## [Entries supplied]
● ● ● ● ● ● ●
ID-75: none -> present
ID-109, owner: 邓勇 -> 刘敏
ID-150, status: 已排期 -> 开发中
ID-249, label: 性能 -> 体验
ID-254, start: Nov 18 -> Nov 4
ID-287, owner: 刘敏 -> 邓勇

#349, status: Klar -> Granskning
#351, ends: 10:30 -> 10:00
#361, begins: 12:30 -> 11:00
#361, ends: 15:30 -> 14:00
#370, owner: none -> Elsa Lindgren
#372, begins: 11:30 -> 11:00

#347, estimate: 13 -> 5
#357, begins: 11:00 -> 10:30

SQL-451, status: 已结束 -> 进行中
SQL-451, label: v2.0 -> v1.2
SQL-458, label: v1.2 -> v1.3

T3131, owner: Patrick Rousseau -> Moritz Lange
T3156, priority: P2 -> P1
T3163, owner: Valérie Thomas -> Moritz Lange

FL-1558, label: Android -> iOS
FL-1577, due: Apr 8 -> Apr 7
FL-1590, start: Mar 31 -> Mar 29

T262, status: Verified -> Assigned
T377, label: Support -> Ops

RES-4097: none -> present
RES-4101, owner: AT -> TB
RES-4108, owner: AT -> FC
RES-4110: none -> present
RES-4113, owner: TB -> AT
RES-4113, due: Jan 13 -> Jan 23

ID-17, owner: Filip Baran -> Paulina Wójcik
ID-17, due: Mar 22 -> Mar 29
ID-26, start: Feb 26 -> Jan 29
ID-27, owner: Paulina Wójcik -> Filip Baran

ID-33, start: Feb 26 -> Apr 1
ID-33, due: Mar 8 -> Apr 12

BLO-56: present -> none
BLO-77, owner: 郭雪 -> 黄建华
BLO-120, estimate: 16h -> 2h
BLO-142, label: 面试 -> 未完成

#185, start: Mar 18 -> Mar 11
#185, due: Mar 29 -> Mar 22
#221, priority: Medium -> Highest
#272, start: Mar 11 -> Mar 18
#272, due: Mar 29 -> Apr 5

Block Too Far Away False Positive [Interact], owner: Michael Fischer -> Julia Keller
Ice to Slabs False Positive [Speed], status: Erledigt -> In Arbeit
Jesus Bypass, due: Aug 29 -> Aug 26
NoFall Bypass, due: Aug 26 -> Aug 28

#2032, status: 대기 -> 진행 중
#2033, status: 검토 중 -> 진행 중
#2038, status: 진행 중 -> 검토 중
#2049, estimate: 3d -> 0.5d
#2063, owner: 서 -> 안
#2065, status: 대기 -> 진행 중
● ● ● ● ● ● ●
## [What you will do]
Please make an exact copy of each record.

## [Result below]
ID-75: none -> present
ID-109, owner: 邓勇 -> 刘敏
ID-150, status: 已排期 -> 开发中
ID-249, label: 性能 -> 体验
ID-254, start: Nov 18 -> Nov 4
ID-287, owner: 刘敏 -> 邓勇

#349, status: Klar -> Granskning
#351, ends: 10:30 -> 10:00
#361, begins: 12:30 -> 11:00
#361, ends: 15:30 -> 14:00
#370, owner: none -> Elsa Lindgren
#372, begins: 11:30 -> 11:00

#347, estimate: 13 -> 5
#357, begins: 11:00 -> 10:30

SQL-451, status: 已结束 -> 进行中
SQL-451, label: v2.0 -> v1.2
SQL-458, label: v1.2 -> v1.3

T3131, owner: Patrick Rousseau -> Moritz Lange
T3156, priority: P2 -> P1
T3163, owner: Valérie Thomas -> Moritz Lange

FL-1558, label: Android -> iOS
FL-1577, due: Apr 8 -> Apr 7
FL-1590, start: Mar 31 -> Mar 29

T262, status: Verified -> Assigned
T377, label: Support -> Ops

RES-4097: none -> present
RES-4101, owner: AT -> TB
RES-4108, owner: AT -> FC
RES-4110: none -> present
RES-4113, owner: TB -> AT
RES-4113, due: Jan 13 -> Jan 23

ID-17, owner: Filip Baran -> Paulina Wójcik
ID-17, due: Mar 22 -> Mar 29
ID-26, start: Feb 26 -> Jan 29
ID-27, owner: Paulina Wójcik -> Filip Baran

ID-33, start: Feb 26 -> Apr 1
ID-33, due: Mar 8 -> Apr 12

BLO-56: present -> none
BLO-77, owner: 郭雪 -> 黄建华
BLO-120, estimate: 16h -> 2h
BLO-142, label: 面试 -> 未完成

#185, start: Mar 18 -> Mar 11
#185, due: Mar 29 -> Mar 22
#221, priority: Medium -> Highest
#272, start: Mar 11 -> Mar 18
#272, due: Mar 29 -> Apr 5

Block Too Far Away False Positive [Interact], owner: Michael Fischer -> Julia Keller
Ice to Slabs False Positive [Speed], status: Erledigt -> In Arbeit
Jesus Bypass, due: Aug 29 -> Aug 26
NoFall Bypass, due: Aug 26 -> Aug 28

#2032, status: 대기 -> 진행 중
#2033, status: 검토 중 -> 진행 중
#2038, status: 진행 중 -> 검토 중
#2049, estimate: 3d -> 0.5d
#2063, owner: 서 -> 안
#2065, status: 대기 -> 진행 중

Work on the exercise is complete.